| Dan
Dare: Pilot Of The Future: Voyage To Venus Part 1 and 2 by Frank Hampton
pub: Titan Books. 95 page graphic novel hardback. Price: £14.99
(UK), $19.95 (CAN). ISBN: 1-84823-644-2 & 1-84823-841-0. check
out website: www.titanbooks.com
It's
very hard to review these two books as separate entities. Although they were released
a couple months apart, I doubt if you'd buy the second one without having the
first one because they are all part of the same story. Parts 1 and 2 should give
that away. The story in question is the very first Dan Dare story from 'The Eagle'
British comic spanning April 1950 to September 1951.
Practically 18 months
at 3 pages a week. Imagine the kids of today keeping their interest up for so
long a period over a single story. Mind you, in those days not everyone had TV
and there was a far greater dependency on radio and one's own imagination. Having
a comic such as 'The Eagle' landing on your doorstep after week must have brought
light to many a kid's rainbow.
I wasn't born when it first came out but I recognised the effect when I had my
own generation equivalent when 'TV21' came out. Looking over this reprint of Dan
Dare's first story, although very much a period piece now, is also a remarkable
piece of work. The year is 1996 and with food resources lower than the
unit population and everyone living off vitamin block food, it is decided to send
spaceships from the Interplanet Space Fleet to Venus to see if it could supply
additional foodstuffs. Obviously, in those days, no one was really applying concentrated
farming. The only problem is these vessels are destroyed as the approach
the second planet. Colonel Dan Dare, his batman Rigby, Professor Jocelyn Peabody
and Sir Hubert Guest figure out the problem and land on Venus. There they discover
three distinct species. Most dangerous of these are the green-skinned Treen, led
by the arch-brain Mekon. Under his leadership, the Treen are in favour
of scientific approach to everything, including finding out what makes humans
tick with the captured astronauts. The other two species are the blue-skinned
Atlanteans and the pink-skinned Therons - descendants of Earth natives brought
to Venus centuries ago. Thought dead by the Treens after escaping, Dan Dare has
to seek out and befriend these two species and build up a revolution that will
over-throw the Mekon before he conquers the Earth. There is a lot of extra
information with these books about the history and design of the comicstrip and
an interview with Frank Hampson himself before he died. I wish there was some
elaboration as to what Arthur C. Clarke was used as consultant for with this series.
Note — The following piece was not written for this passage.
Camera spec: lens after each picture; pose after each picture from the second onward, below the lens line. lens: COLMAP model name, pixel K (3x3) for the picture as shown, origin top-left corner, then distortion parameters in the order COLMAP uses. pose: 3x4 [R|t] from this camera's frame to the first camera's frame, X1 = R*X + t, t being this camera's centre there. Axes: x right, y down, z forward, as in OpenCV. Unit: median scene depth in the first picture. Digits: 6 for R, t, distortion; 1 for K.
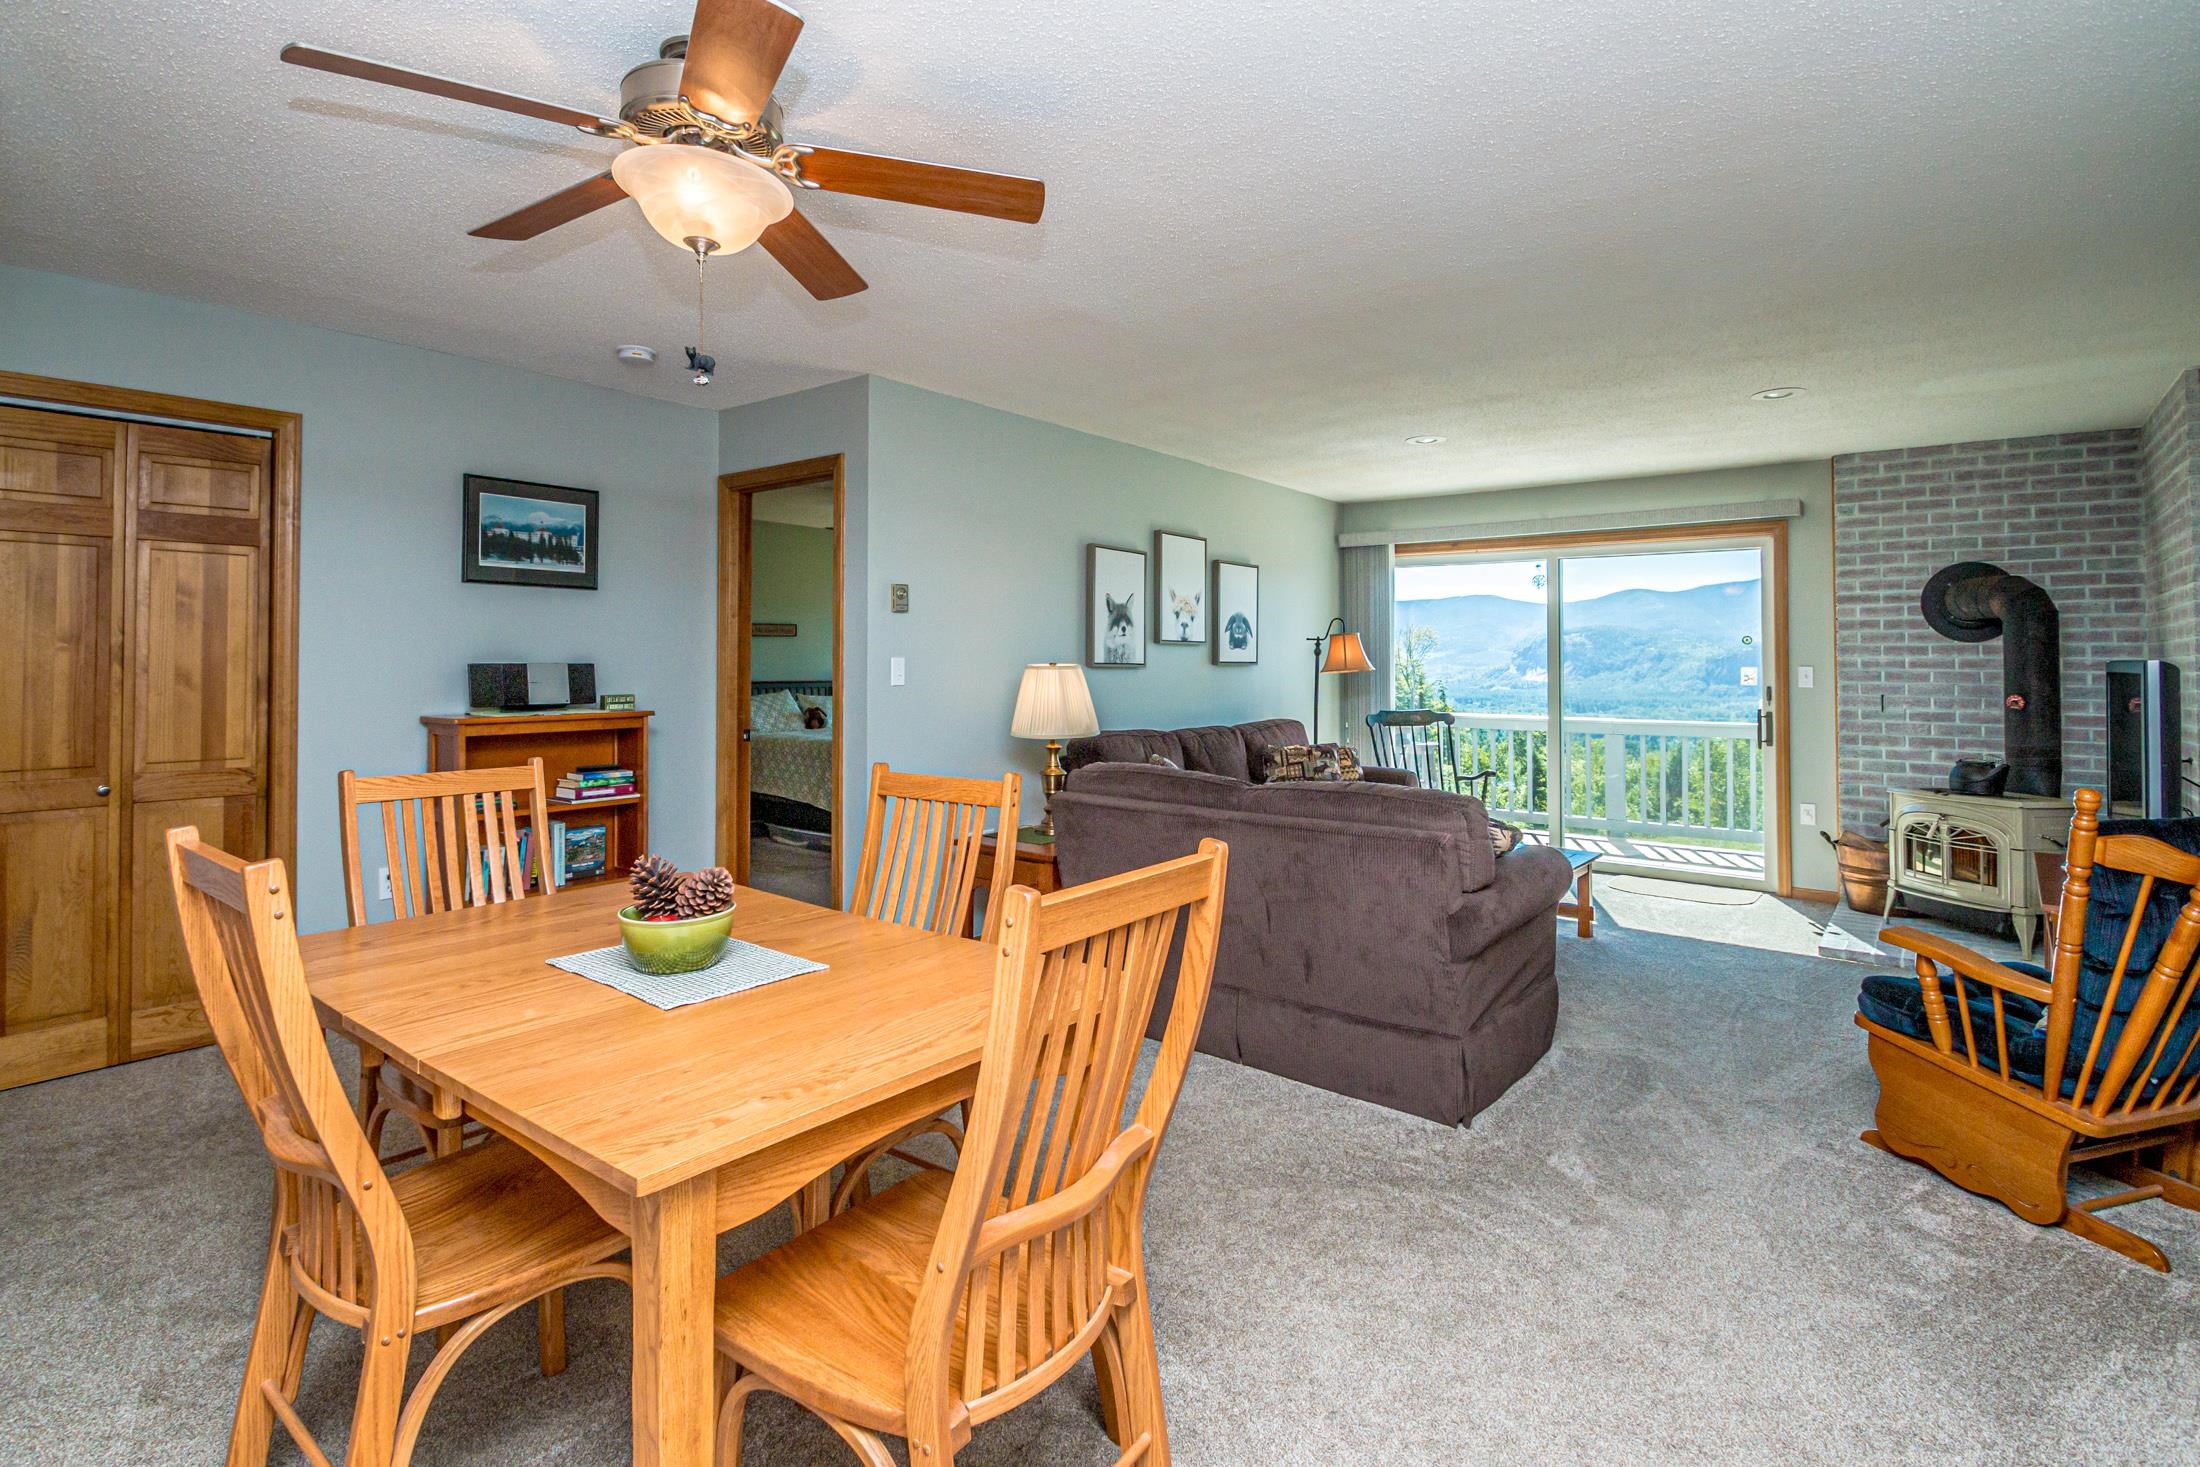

It certainly couldn't have been with life on Mars or Venus, not with the spaceships
which owed more to Buck Rogers in the means to sort out the world food problem.
There doesn't seem much left after that. Frank Hampson, as artist and writer,
was a perfectionist and it's interesting to see how his art becomes more elaborate
as the story unfolds over the 18 months. Dan Dare is very much a major
part of British comicbook history and with Titan's plans to release a book of
his adventures every couple months means there is a great opportunity to add his
stories to your bookshelves. This deserves to succeed and might encourage Titan
to examine other notable stories pre-2000AD comic for other such releases.